- **Exercise details**
Copy out every line of text in the material exactly as it appears.

════════

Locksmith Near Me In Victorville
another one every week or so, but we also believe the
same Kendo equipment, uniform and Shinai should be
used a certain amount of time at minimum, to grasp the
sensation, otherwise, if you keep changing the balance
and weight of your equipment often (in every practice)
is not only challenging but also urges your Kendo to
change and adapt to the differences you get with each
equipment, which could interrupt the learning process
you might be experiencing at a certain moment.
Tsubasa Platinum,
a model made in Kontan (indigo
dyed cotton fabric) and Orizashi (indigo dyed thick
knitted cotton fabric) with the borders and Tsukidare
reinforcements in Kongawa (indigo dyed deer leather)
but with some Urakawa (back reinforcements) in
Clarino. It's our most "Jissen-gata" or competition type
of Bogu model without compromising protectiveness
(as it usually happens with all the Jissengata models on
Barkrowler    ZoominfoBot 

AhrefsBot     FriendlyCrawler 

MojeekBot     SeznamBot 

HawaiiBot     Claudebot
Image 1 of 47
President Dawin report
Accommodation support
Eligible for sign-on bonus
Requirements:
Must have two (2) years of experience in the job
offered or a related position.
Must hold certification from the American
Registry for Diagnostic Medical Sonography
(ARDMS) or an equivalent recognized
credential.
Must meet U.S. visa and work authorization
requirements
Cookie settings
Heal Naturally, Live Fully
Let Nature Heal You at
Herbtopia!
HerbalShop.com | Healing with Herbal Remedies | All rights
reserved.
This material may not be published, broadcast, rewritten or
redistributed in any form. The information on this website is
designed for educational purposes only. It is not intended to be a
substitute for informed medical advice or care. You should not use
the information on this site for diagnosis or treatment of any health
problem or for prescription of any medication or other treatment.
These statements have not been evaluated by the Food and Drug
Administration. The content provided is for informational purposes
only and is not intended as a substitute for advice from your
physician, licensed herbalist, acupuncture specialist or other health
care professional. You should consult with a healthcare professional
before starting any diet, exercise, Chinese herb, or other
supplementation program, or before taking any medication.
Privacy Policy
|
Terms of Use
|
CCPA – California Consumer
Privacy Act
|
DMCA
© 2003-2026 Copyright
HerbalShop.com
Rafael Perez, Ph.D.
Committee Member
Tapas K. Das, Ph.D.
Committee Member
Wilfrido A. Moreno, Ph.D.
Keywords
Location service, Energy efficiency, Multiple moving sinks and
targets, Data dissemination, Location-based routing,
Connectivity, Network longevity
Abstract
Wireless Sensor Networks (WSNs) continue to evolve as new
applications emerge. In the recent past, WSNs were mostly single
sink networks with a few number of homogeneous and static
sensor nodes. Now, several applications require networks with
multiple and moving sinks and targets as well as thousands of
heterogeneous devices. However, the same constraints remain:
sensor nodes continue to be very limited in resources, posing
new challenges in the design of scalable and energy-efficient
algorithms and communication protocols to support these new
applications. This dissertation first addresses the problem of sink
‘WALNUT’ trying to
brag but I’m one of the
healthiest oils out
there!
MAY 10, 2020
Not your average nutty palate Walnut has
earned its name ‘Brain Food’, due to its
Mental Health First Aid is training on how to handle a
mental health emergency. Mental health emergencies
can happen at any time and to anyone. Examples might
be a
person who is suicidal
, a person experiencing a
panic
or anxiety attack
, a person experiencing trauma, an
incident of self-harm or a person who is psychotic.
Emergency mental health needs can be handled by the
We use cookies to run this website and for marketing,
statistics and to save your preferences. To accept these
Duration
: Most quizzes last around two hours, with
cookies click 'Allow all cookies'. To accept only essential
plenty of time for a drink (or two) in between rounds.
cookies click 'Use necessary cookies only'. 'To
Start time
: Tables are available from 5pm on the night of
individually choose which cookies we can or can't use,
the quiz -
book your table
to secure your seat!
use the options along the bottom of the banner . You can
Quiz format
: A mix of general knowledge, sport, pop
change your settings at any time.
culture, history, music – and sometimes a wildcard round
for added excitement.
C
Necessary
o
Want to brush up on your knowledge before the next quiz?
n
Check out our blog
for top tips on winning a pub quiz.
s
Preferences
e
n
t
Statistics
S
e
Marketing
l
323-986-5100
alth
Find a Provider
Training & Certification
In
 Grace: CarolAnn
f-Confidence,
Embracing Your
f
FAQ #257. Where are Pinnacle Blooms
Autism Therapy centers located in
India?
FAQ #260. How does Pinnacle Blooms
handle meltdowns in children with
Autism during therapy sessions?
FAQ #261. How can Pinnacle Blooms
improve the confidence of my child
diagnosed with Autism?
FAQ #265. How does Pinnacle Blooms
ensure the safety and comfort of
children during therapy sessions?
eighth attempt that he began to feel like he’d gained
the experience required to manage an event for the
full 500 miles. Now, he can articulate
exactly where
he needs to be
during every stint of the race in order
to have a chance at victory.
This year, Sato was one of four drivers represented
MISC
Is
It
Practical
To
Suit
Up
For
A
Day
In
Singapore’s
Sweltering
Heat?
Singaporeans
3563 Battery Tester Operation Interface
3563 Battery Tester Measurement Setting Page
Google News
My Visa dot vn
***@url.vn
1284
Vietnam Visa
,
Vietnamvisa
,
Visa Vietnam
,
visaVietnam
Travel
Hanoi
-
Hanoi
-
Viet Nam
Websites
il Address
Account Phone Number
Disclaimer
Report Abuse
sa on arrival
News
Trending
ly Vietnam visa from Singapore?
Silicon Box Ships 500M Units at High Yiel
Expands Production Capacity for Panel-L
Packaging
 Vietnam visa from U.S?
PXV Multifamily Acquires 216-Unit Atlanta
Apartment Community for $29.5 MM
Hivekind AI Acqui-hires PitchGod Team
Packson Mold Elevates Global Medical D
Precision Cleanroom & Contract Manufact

════════

- **Answer for this exercise**
Locksmith Near Me In Victorville
another one every week or so, but we also believe the
same Kendo equipment, uniform and Shinai should be
used a certain amount of time at minimum, to grasp the
sensation, otherwise, if you keep changing the balance
and weight of your equipment often (in every practice)
is not only challenging but also urges your Kendo to
change and adapt to the differences you get with each
equipment, which could interrupt the learning process
you might be experiencing at a certain moment.
Tsubasa Platinum,
a model made in Kontan (indigo
dyed cotton fabric) and Orizashi (indigo dyed thick
knitted cotton fabric) with the borders and Tsukidare
reinforcements in Kongawa (indigo dyed deer leather)
but with some Urakawa (back reinforcements) in
Clarino. It's our most "Jissen-gata" or competition type
of Bogu model without compromising protectiveness
(as it usually happens with all the Jissengata models on
Barkrowler    ZoominfoBot 

AhrefsBot     FriendlyCrawler 

MojeekBot     SeznamBot 

HawaiiBot     Claudebot
Image 1 of 47
President Dawin report
Accommodation support
Eligible for sign-on bonus
Requirements:
Must have two (2) years of experience in the job
offered or a related position.
Must hold certification from the American
Registry for Diagnostic Medical Sonography
(ARDMS) or an equivalent recognized
credential.
Must meet U.S. visa and work authorization
requirements
Cookie settings
Heal Naturally, Live Fully
Let Nature Heal You at
Herbtopia!
HerbalShop.com | Healing with Herbal Remedies | All rights
reserved.
This material may not be published, broadcast, rewritten or
redistributed in any form. The information on this website is
designed for educational purposes only. It is not intended to be a
substitute for informed medical advice or care. You should not use
the information on this site for diagnosis or treatment of any health
problem or for prescription of any medication or other treatment.
These statements have not been evaluated by the Food and Drug
Administration. The content provided is for informational purposes
only and is not intended as a substitute for advice from your
physician, licensed herbalist, acupuncture specialist or other health
care professional. You should consult with a healthcare professional
before starting any diet, exercise, Chinese herb, or other
supplementation program, or before taking any medication.
Privacy Policy
|
Terms of Use
|
CCPA – California Consumer
Privacy Act
|
DMCA
© 2003-2026 Copyright
HerbalShop.com
Rafael Perez, Ph.D.
Committee Member
Tapas K. Das, Ph.D.
Committee Member
Wilfrido A. Moreno, Ph.D.
Keywords
Location service, Energy efficiency, Multiple moving sinks and
targets, Data dissemination, Location-based routing,
Connectivity, Network longevity
Abstract
Wireless Sensor Networks (WSNs) continue to evolve as new
applications emerge. In the recent past, WSNs were mostly single
sink networks with a few number of homogeneous and static
sensor nodes. Now, several applications require networks with
multiple and moving sinks and targets as well as thousands of
heterogeneous devices. However, the same constraints remain:
sensor nodes continue to be very limited in resources, posing
new challenges in the design of scalable and energy-efficient
algorithms and communication protocols to support these new
applications. This dissertation first addresses the problem of sink
‘WALNUT’ trying to
brag but I’m one of the
healthiest oils out
there!
MAY 10, 2020
Not your average nutty palate Walnut has
earned its name ‘Brain Food’, due to its
Mental Health First Aid is training on how to handle a
mental health emergency. Mental health emergencies
can happen at any time and to anyone. Examples might
be a
person who is suicidal
, a person experiencing a
panic
or anxiety attack
, a person experiencing trauma, an
incident of self-harm or a person who is psychotic.
Emergency mental health needs can be handled by the
We use cookies to run this website and for marketing,
statistics and to save your preferences. To accept these
Duration
: Most quizzes last around two hours, with
cookies click 'Allow all cookies'. To accept only essential
plenty of time for a drink (or two) in between rounds.
cookies click 'Use necessary cookies only'. 'To
Start time
: Tables are available from 5pm on the night of
individually choose which cookies we can or can't use,
the quiz -
book your table
to secure your seat!
use the options along the bottom of the banner . You can
Quiz format
: A mix of general knowledge, sport, pop
change your settings at any time.
culture, history, music – and sometimes a wildcard round
for added excitement.
C
Necessary
o
Want to brush up on your knowledge before the next quiz?
n
Check out our blog
for top tips on winning a pub quiz.
s
Preferences
e
n
t
Statistics
S
e
Marketing
l
323-986-5100
alth
Find a Provider
Training & Certification
In
 Grace: CarolAnn
f-Confidence,
Embracing Your
f
FAQ #257. Where are Pinnacle Blooms
Autism Therapy centers located in
India?
FAQ #260. How does Pinnacle Blooms
handle meltdowns in children with
Autism during therapy sessions?
FAQ #261. How can Pinnacle Blooms
improve the confidence of my child
diagnosed with Autism?
FAQ #265. How does Pinnacle Blooms
ensure the safety and comfort of
children during therapy sessions?
eighth attempt that he began to feel like he’d gained
the experience required to manage an event for the
full 500 miles. Now, he can articulate
exactly where
he needs to be
during every stint of the race in order
to have a chance at victory.
This year, Sato was one of four drivers represented
MISC
Is
It
Practical
To
Suit
Up
For
A
Day
In
Singapore’s
Sweltering
Heat?
Singaporeans
3563 Battery Tester Operation Interface
3563 Battery Tester Measurement Setting Page
Google News
My Visa dot vn
***@url.vn
1284
Vietnam Visa
,
Vietnamvisa
,
Visa Vietnam
,
visaVietnam
Travel
Hanoi
-
Hanoi
-
Viet Nam
Websites
il Address
Account Phone Number
Disclaimer
Report Abuse
sa on arrival
News
Trending
ly Vietnam visa from Singapore?
Silicon Box Ships 500M Units at High Yiel
Expands Production Capacity for Panel-L
Packaging
 Vietnam visa from U.S?
PXV Multifamily Acquires 216-Unit Atlanta
Apartment Community for $29.5 MM
Hivekind AI Acqui-hires PitchGod Team
Packson Mold Elevates Global Medical D
Precision Cleanroom & Contract Manufact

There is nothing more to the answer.